Jarwaun shook his head tskingly. "You are half way to dumb as hell, and they let you vote and drive a car and buy beer. I got a B- in Health, and they won't even let me do driver's ed until Winter. An' I'm from round here. If you askin' me—"
"I AM ASKING NO ONE; MY POINT IS TO ILLUSTRATE HOW POOR THIS CROP OF—"
"—you gotta be respectful. And take it slow. Gotta start all Girl, you lookin' fine in those jeans."
"Oh, for fuck's sake," Rob puffed, exasperated, "One, have you ever even danced with a girl, Dr. Love?"
"OUR LEGAL COUNSEL?" I craned to look about the room.
It was then my turn to receive a scowl, likely because Rob knows well how expensive Dr. Love's services are—$250 per hour, pro-rated at the half-hour—and thus not justified for a matter such as this.
"And two, if you're gonna come on that this is all about respect, how can you roll a line like that? You've got no clue if the chick whoever wants to mack looks fine in jeans or is two sacks of gravy in clown pants. Say what you want about sugarumpus and ugly bumping, as, you know, like, word choices, but at least I'm coming legit: We can be damn sure that the question-asker, at the heart of it, wants to fuck, and the respectful thing is to play it legit and lay it out."
"I think," Young Trael said, now looking up from the table's top, looking toward me, but not at me, only into the space between where we each sat, which is to say, I believe, into himself, or same strange recess of his own skull, "I think, 'cause we bein' honest, you should say to tell her that at night, sometimes, you can't sleep, and your brain keeps going 'round and around, and all you think about is, like, how clear her skin is, by where the bones of her collarbones point at each other, below the little cup at the start of her neck. How the skin is clear and smooth, not like glass, but like a rock from the bottom of a river, or the thin ice on a big, clean puddle in the morning in the fall. Or like the sky, when there's nothing there during the day, not even an airplane far up and gone, or the quiet moon. And when you think about her skin, you know it would be totally the best thing, the most important thing, if you just could reach out, with just one single finger by itself, and touch her there, where she's warm, and feel her breathe. Just one breath, in then out. And you don't know why, and you don't care none if she's got a monkeyface or that she makes, like, living flesh into or through solid mater. None of that, because it all be cool, all the time, 'round her." Trael looked back upon his graped Kool-Aid, the glass still brim-full and untouched, "Is what I think, anyway."
"Did someone get that?" Editor Fritz asked, of the panic, "Is someone writing this down?"
"Transcript," Editor Dave-o said, his voice muffled by his face resting upon the table, "Make J. type up the transcript from the CCTV footage," he waved his arm blindly, but succeeded in indicating the camera, far and wee in the corner of the room. "The voice-to-text software is crap and makes everyone sound like they're drunk on kerosene. Make J. type it up." And Dave-o did lift his head. The left of his face was flushed from its long contact with the conference table. "And I just want to go on record," he addressed this to the closed-circuit camera, and thus to posterity, "I just want to go on record pointing out that the six-year-old—"
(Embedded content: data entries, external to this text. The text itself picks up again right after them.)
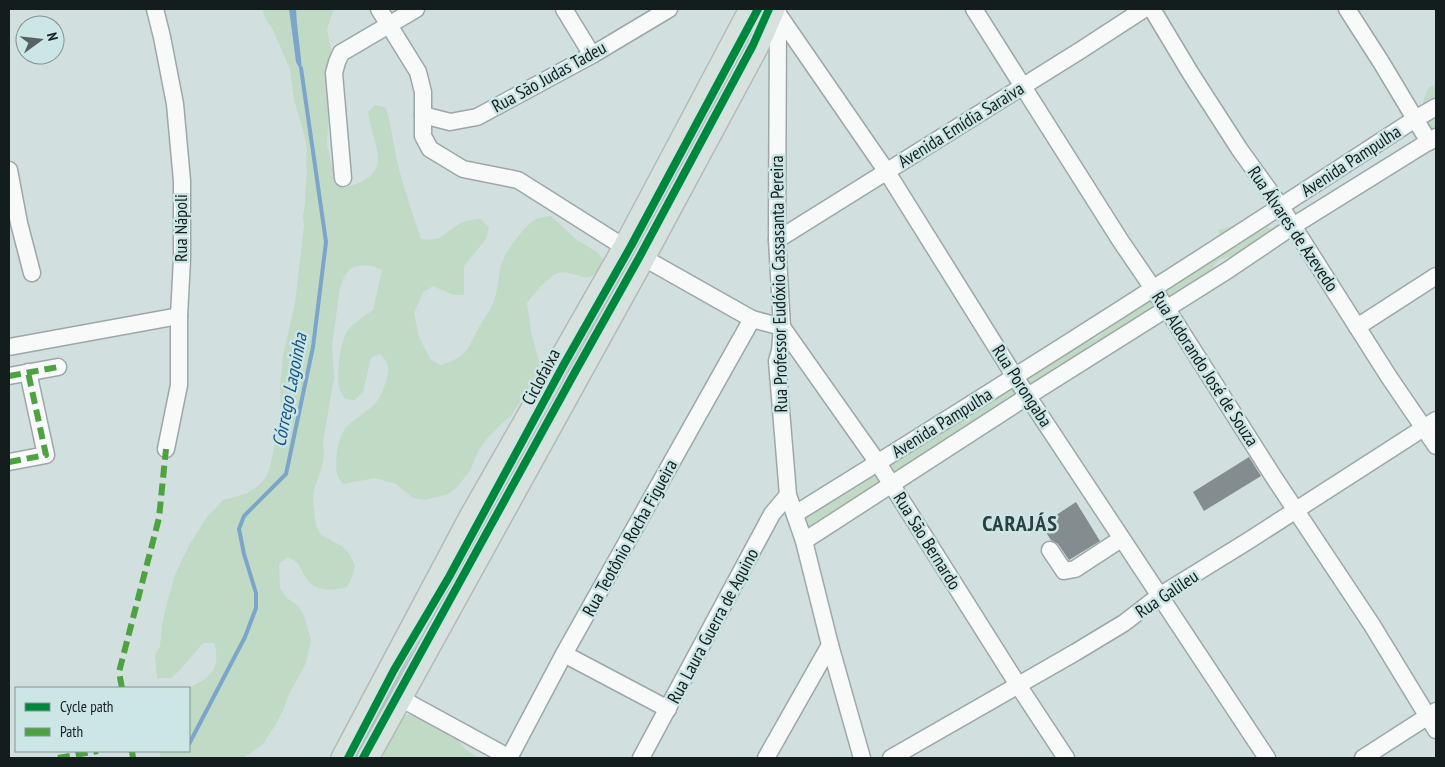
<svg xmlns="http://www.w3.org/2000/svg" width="1445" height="767" font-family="'PT Sans Narrow',sans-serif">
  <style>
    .green { fill: #c0dac6 }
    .water { fill: #7ca6c9 }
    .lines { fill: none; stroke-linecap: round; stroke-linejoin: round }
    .stream { stroke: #7ca6c9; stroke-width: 4 }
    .building { fill: #838c8e }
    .minor-casing { stroke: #9da7a7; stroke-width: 19 }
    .major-casing { stroke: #b3baba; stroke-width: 24 }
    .minor { stroke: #f8fafa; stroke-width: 16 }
    .major { stroke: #d7e1de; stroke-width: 21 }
    .quiet { stroke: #4ea241; stroke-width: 6; stroke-dasharray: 12 6; stroke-linecap: butt }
    .cycleway-casing { stroke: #cce5e5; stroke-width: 11 }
    .cycleway { stroke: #00873e; stroke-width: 8 }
    .labels { text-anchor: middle; stroke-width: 5; stroke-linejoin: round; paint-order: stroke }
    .street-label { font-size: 18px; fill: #141d1d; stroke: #cce5e5 }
    .water-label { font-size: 19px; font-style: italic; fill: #185585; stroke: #cce5e5 }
    .district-label { font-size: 22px; font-weight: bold; letter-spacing: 1px; fill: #2a3f3f; stroke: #cce5e5 }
  </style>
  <rect width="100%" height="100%" fill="#d2dfdf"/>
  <g class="green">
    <path d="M262,9H334L327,29L333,59L329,98L327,144L335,179L343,188C397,174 374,151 368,112L375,105L386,108C392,128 394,149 399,169C405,192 413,216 421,239C444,242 444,232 461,223C468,220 474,219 481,219L489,228L486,239L464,266V295H453L433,286L423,292L414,313L419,337L425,349L431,360L441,365C466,357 467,351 478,329C482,321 488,314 492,306C498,294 498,278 501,265C504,253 525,225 536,219C540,217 546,217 551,216L577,240L597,252L604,261C590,292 576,268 558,273C547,277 534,294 527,303L531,331L540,365L537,376L511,416L501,424L486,440L479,450L469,472L457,487L448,494L425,500L413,498L396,484L375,478L343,484C341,481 338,477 337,474C335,462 337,439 345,429C350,422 358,418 365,412C378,404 383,392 387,378C390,366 388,362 380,354L371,358L363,392L355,400L345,399C343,395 340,392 339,388C337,373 339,343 348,330C355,322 364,316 373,310L382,270L372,266L361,265L351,268L344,277L340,288L332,345L334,378L323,442L324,455L322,467L314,490L313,502L316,525L321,535L342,546L350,555L355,566L352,577L347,587C332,591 315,592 306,578C298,566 302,564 288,557L279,564L280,588L287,598L296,604L303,613L311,640L306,663L289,694L284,708L276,724L263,744L243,758H161L159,751H189V688H187C210,680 222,668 214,643H203L180,670L171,678H157L155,655L160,646L162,624L168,600L175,575L189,545L207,517L223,500L246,494L259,485L266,477L270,467L281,412L280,388L283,355L295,303L304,226L303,215L305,204V193L307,174L306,162L307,150L305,137L294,100L290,69L272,28L266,20Z"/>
    <path d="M1436,85V131L1430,134C1422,112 1418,110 1429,87Z"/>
    <polygon points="1233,226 1246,233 1267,227 1270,228 1273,235 1252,251 1220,259 1215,264 1203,283 1142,314 1039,384 1011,396 987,417 927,451 916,462 816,531 801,529 806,513 1086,340 1097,338 1121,317 1225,248 1218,230"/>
    <polygon points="395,714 430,716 445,724 464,748 478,758 382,758 384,756 383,749"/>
  </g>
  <path class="water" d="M289,9H296C297,31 301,51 302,73L296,62Z"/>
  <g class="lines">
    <polyline class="stream" points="189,744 245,637 256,608 256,593 244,554 239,529 244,516 286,474 313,347 326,242 301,68"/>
  </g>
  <g class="building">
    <polygon points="1249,457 1261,476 1204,511 1193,492"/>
    <polygon points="1076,502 1100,541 1069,560 1058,544 1051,540 1041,525"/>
  </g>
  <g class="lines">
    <g class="minor-casing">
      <g id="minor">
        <polyline points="155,9 162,37 175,104 182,181 182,259 179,316 179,385 166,449"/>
        <polyline points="379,9 418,72 423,92 423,136 430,149 463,169 518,180 624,247"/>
        <polyline points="564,9 592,55"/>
        <polyline points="974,9 1120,240 1167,309 1273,476 1372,625 1436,730"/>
        <polyline points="1152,9 1191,74 1240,150 1281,207 1389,377 1436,446"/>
        <polyline points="1347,9 1381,62 1429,142"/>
        <polyline points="778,12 777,240 782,327 780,351 777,361 788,495 804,541 830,645 862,758"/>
        <polyline points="778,14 887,172 1015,377 1267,758"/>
        <polyline points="423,115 450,122 477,117 592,55 669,9"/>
        <polyline points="9,170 19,223 32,273"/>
        <polyline points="343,178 334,73 337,62 341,53 416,9"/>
        <polyline points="777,240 1081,50 1144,9"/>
        <polyline points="644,258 752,319 782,327 878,463 1018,685 1066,758"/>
        <polyline points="1357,327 1436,276"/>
        <polyline points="9,347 179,316"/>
        <polyline points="9,376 58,367"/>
        <polyline points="9,462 46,455 28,372"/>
        <path d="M795,514C1004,385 1210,253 1415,119L1436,107"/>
        <polyline points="804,541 1028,396 1228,270 1293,226 1436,137"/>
        <polyline points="1050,550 1064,571 1075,569 1121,539"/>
        <polyline points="564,654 668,709"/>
        <polyline points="400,698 510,758"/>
        <polyline points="509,758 564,654 752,319"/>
        <polyline points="641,758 772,514 788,495"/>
        <polyline points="766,758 830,645"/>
        <polyline points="891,758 1076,652 1124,623 1159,596 1248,541 1436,420"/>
        <polyline points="1363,758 1436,711"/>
      </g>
    </g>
    <g class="major-casing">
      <g id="major">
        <polyline points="342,758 471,515 624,247 750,9"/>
        <polyline points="368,758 644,258 757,48 774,9"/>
      </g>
    </g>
    <use href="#minor" class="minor"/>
    <use href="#major" class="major"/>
    <g class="quiet">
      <polyline points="9,376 58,367"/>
      <polyline points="9,462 46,455 28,372"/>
      <polyline points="122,688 119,672 159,518 166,449"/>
      <polyline points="132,751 133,758"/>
      <polyline points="58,758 98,751"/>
    </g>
    <g class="cycleway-casing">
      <g id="cycleway">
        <polyline points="348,758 394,670 449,577 563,366 631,246 758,9"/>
        <polyline points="363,758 575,372 640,256 753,45 769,9"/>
      </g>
    </g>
    <use href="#cycleway" class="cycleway"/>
  </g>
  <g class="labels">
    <g class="street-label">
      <text transform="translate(549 77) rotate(-29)" y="6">Rua São Judas Tadeu</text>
      <text transform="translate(961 125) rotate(-32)" y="6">Avenida Emídia Saraiva</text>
      <text transform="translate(1351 161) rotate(-33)" y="6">Avenida Pampulha</text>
      <text transform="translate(181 228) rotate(-90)" y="6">Rua Nápoli</text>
      <text transform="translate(1293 229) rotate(56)" y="6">Rua Álvares de Azevedo</text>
      <text transform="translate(779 284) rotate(-91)" y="6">Rua Professor Eudóxio Cassasanta Pereira</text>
      <text transform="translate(1205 369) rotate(57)" y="6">Rua Aldorando José de Souza</text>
      <text transform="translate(541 377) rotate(-62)" y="6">Ciclofaixa</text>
      <text transform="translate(1022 386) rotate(57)" y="6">Rua Porongaba</text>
      <text transform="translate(942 423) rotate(-32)" y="6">Avenida Pampulha</text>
      <text transform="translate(630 538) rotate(-61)" y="6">Rua Teotônio Rocha Figueira</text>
      <text transform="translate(927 541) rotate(58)" y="6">Rua São Bernardo</text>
      <text transform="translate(1167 594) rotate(-34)" y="6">Rua Galileu</text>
      <text transform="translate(713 626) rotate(-62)" y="6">Rua Laura Guerra de Aquino</text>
    </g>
    <g class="water-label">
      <text transform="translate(289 390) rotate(-79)" y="7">Córrego Lagoinha</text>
    </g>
    <g class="district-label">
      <text x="1020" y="531">CARAJÁS</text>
    </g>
  </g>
  <rect width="1445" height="767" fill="none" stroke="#141d1d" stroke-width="20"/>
  <rect x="15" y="687" width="175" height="65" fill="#cce5e5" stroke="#829595"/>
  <rect x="25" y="703" width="25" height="8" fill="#00873e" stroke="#829595"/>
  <text x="60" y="712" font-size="15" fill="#141d1d">Cycle path</text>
  <rect x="25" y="728" width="25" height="8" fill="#4ea241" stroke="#829595"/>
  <text x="60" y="737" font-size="15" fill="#141d1d">Path</text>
  <g transform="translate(40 40) rotate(75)"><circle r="24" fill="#cce5e5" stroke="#829595"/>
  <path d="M0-4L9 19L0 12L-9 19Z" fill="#566161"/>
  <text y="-8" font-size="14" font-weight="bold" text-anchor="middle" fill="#141d1d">N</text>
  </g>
</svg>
"I'm eight" Trael corrected.
"—and the stoner—"
Rob said nothing.
And he stood, and he left. I sent Rob to fetch the closed-circuit footage and Jarwaun to warm-up his computer and limber his typist's fingers. Trael and I sat, then, together and alone, looking toward but not at each other. He lifted his glass, finally, and took long swallows of his Kool-Aid.